— Она никогда не пользовалась популярностью у мужчин.
— Она всегда была холодной и интересовалась только работой.
— В последнее время он был очень нервным. Он ведь планировал завершить работу, понимаете?
— Насколько я знаю, у него не было планов на дальнейшую жизнь.
Адам ни с кем не делился своими планами. О них знала только Ева.
— Да, они действительно состоят в связи, мы видели его довольно часто. Но мы не можем сказать, что они планировали пожениться — он мог не появляться в нашей парадной месяцами.
Откуда брались месяцы?
— Ева не была близка с Лукой и вряд ли его интересовала. Они лишь раз работали вместе, вот и все. У него всегда хватало женщин.
Дошло до того, что адвокат отвел ее в сторону и попросил изменить показания.
— Понимаете, если вы и дальше будете развивать мысль об изнасиловании…
— Я не говорила об изнасиловании, я говорила о том, что он мешал мне выйти из погреба.
— Все равно — от сексуальных домогательств, за которые, кстати, никого не судят, до изнасилования не так уж и далеко. Дело в том, что это дает Адаму мотив. А мотив — это осознанное преступление. Вы понимаете, о чем я? Перестаньте его защищать, я прошу вас. Я постараюсь представить все как несчастный случай.
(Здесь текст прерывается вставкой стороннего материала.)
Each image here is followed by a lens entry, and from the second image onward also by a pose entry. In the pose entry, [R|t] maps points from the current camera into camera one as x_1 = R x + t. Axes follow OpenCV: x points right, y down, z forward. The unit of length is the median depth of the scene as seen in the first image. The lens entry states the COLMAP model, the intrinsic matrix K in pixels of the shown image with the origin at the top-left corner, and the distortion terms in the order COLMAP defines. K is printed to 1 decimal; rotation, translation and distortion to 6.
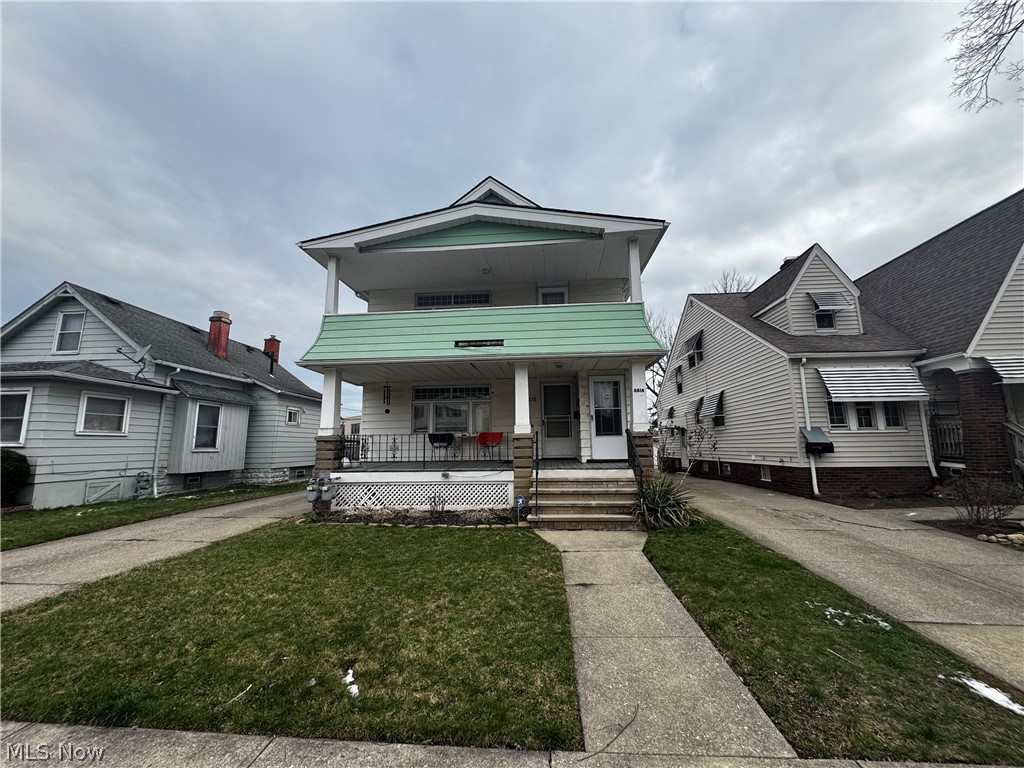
lens RADIAL K [[406.4, 0, 512.0], [0, 406.4, 384.0], [0, 0, 1]] dist [-0.001645, 0.000153]
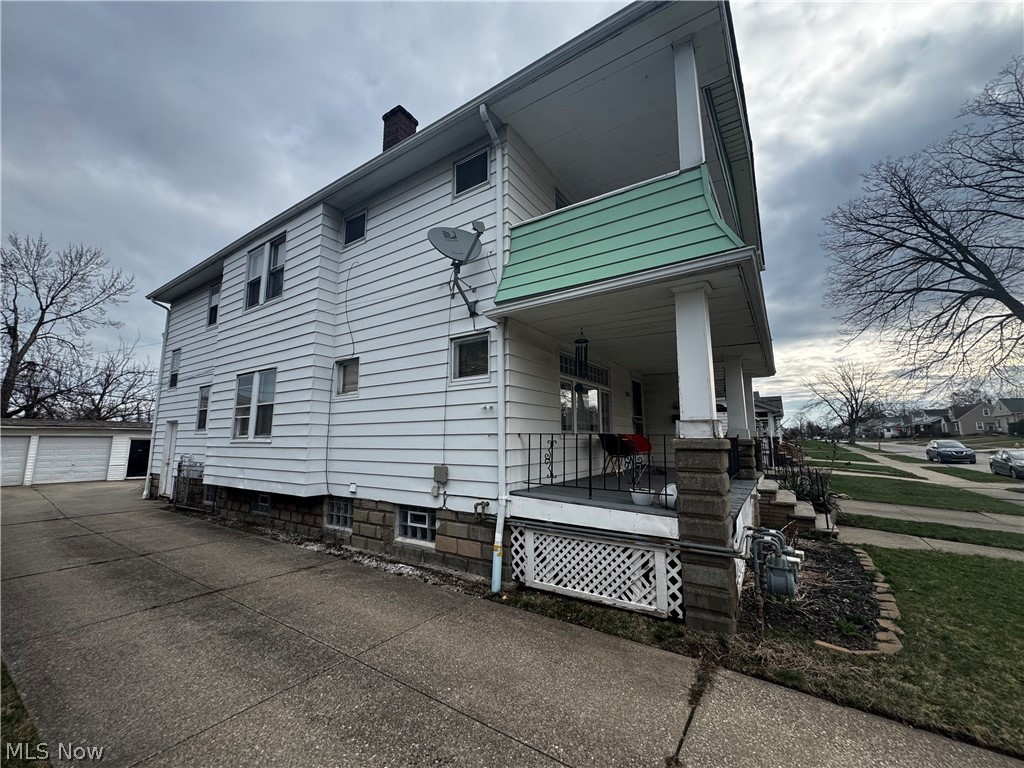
lens RADIAL K [[406.4, 0, 512.0], [0, 406.4, 384.0], [0, 0, 1]] dist [-0.001645, 0.000153]
pose [[0.487753, 0.129318, 0.863351, -0.870021], [-0.138175, 0.987937, -0.069916, 0.121024], [-0.861977, -0.085192, 0.499737, 0.900372]]
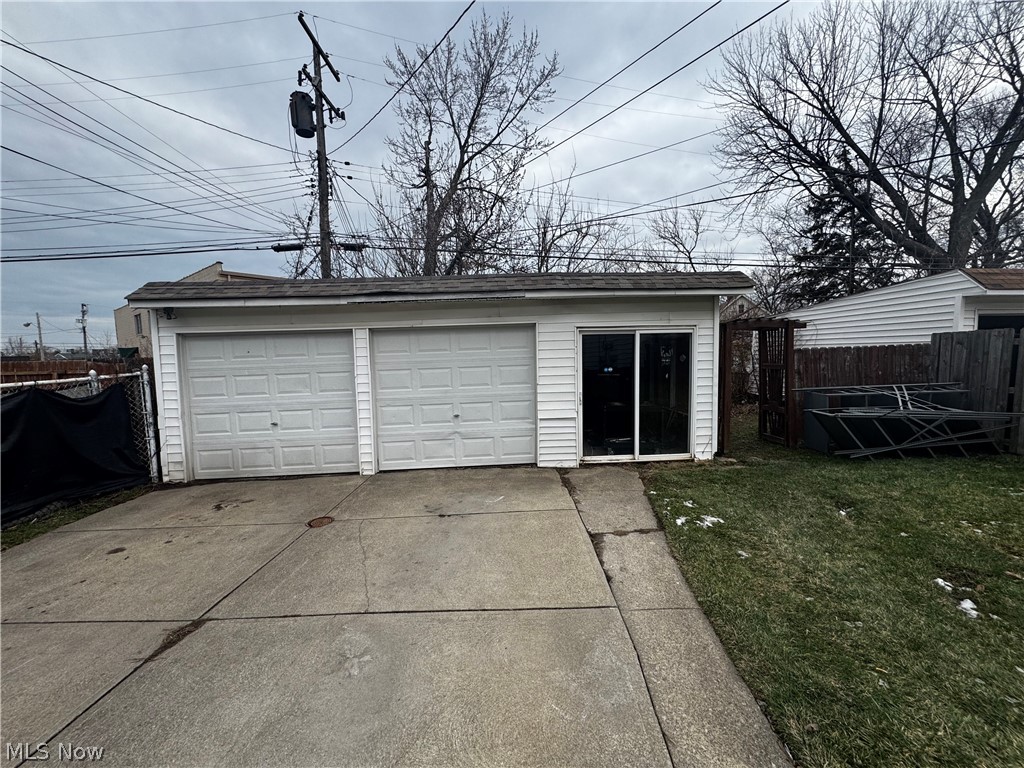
lens RADIAL K [[406.4, 0, 512.0], [0, 406.4, 384.0], [0, 0, 1]] dist [-0.001645, 0.000153]
pose [[0.990188, -0.029921, 0.136499, -0.176104], [-0.003472, 0.971239, 0.238080, 0.455819], [-0.139697, -0.236218, 0.961606, 3.018632]]
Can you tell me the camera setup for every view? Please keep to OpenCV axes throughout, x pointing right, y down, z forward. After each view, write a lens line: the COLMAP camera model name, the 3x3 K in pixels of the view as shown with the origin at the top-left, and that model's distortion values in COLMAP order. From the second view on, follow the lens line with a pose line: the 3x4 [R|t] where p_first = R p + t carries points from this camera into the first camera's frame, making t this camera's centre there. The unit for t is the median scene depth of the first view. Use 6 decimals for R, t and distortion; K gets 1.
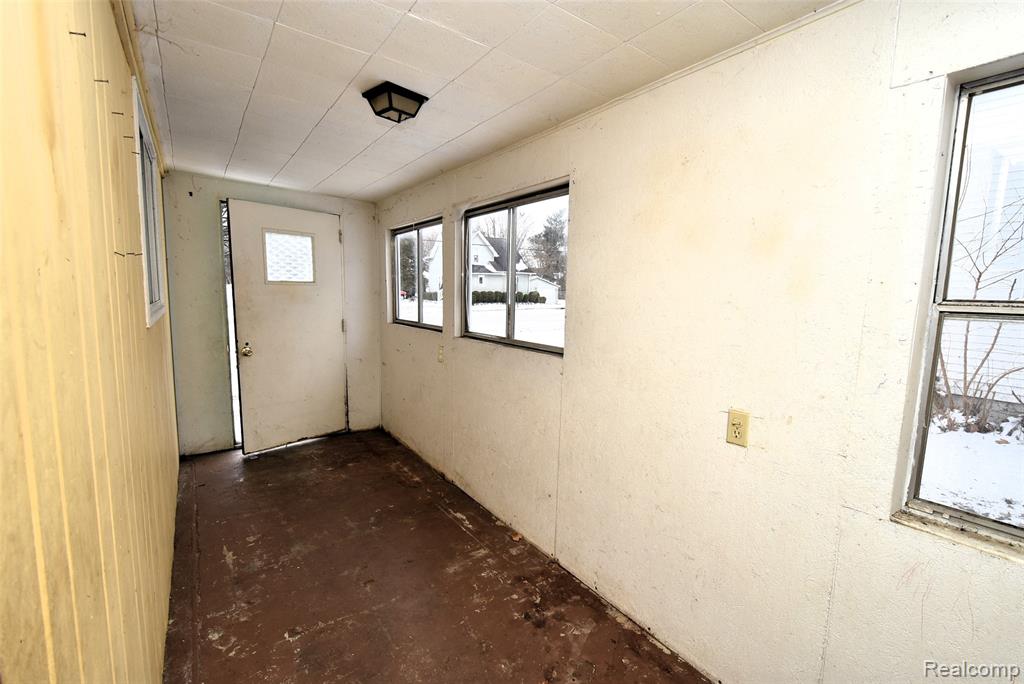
lens RADIAL K [[450.7, 0, 523.1], [0, 450.7, 347.8], [0, 0, 1]] dist [0.006769, -0.008543]
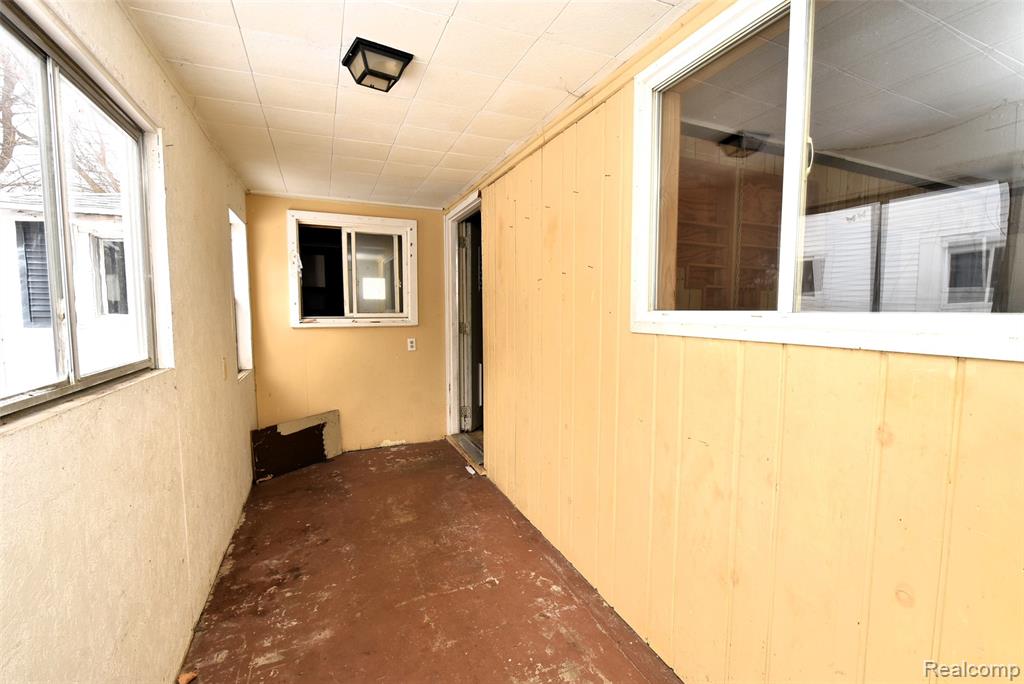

Но отпираться не было смысла — Ева не собиралась лгать. Показания ничего не видевших свидетелей сходились в одном: Ева была первой, кто указал на место преступления. Откуда она могла об этом знать? Как в том погребе оказались Лука и Адам? Хозяин мог подтвердить, что он сам отправил ее в погреб, чтобы она сделала снимки. Место преступления прочно связано с ней, и она должна говорить только правду. Ложь легко определить — гораздо легче, чем полагают те, кто ее придумывает.
Дело никак нельзя было выставить несчастным случаем.
Пятнадцать лет — и это еще не самая страшная мера. Ева ждала Адама, не зная, как ей взглянуть ему в глаза, зная, что она сгубила его жизнь. Пятнадцать лет — разве это справедливо? Где она — эта справедливость?
Никто не знал, что означала для нее та наполовину освещенная лестница. Никому не было никакого дела до ее ужаса. Об этом знал только Адам, и если бы она не рассказала ему о своем глупом детстве, то он не отреагировал бы так бурно. Но он знал, как сильно она боялась, и поэтому не смог сдержаться.
Все это ее вина. Почему же теперь платить должен он?
«Посадите меня в тюрьму! Посадите меня вместо него или вместе с ним, только прошу, накажите и меня тоже!»
Эти слова так и не прозвучали, но они отстукивали ритм в ее черепной коробке каждую минуту.
Ни к чему тешить жадную до зрелищ толпу. Панем эт цирцензес[1]? Как же.
В серой комнате никого не было — даже часового не приставили. Там, прощаясь с ним перед отправкой в настоящую тюрьму, Ева дала волю слезам.
— Я люблю тебя, Адам. Я буду ждать тебя столько, сколько это будет нужно, обещаю!
Словами невозможно определить дальнейшие поступки — только сами дела скажут за себя. Он обнял ее и прижал к себе.
Пятнадцать долгих лет — пятнадцать зим, пятнадцать весенних пробуждений, пятнадцать пляжных сезонов и пятнадцать осенних дождливых провалов. При мысли о том, что в следующую осень они не будут слушать шум разбивающихся о подоконник капель, лежа в ее спальне на разбросанной постели, Ева сжалась и обхватила его крепче.
Он согласился на капитальный досмотр, так что телесный контакт им был разрешен.
— Я хочу, чтобы ты была счастлива, — сказал он, когда время вышло. — Я хочу только этого.
Он отказался от свиданий, и к его мнению с радостью прислушались. Когда Ева приходила в назначенные дни, ее не пропускали, говоря только об одном — он изъявил желание остаться в камере. Ему не нужны свидания. Он не хочет ее видеть.
Каждый раз, возвращаясь ни с чем, она придумывала новый повод для беспокойства. Ее фантазия разыгралась во всю мощь — она перебрала и создала десятки версий. Самой главной из них была та, что открывала ему глаза на ее вину. Адам понял, что его жизнь сломана из-за ничтожной женщины, не умеющей приготовить нормальную пасту и сварить яйцо пашот.
Он сожалеет о том, что вступился за нее.
Эта детская история показалась ему глупой, и такое серьезное отношение к лестнице теперь совершенно справедливо считается маразмом.
Он винит ее в том, что она все равно отправилась на эту вечеринку, несмотря на то, что он ее предупреждал и просил остаться дома.
Он думает, что она получала удовольствие от того, что делал Лука.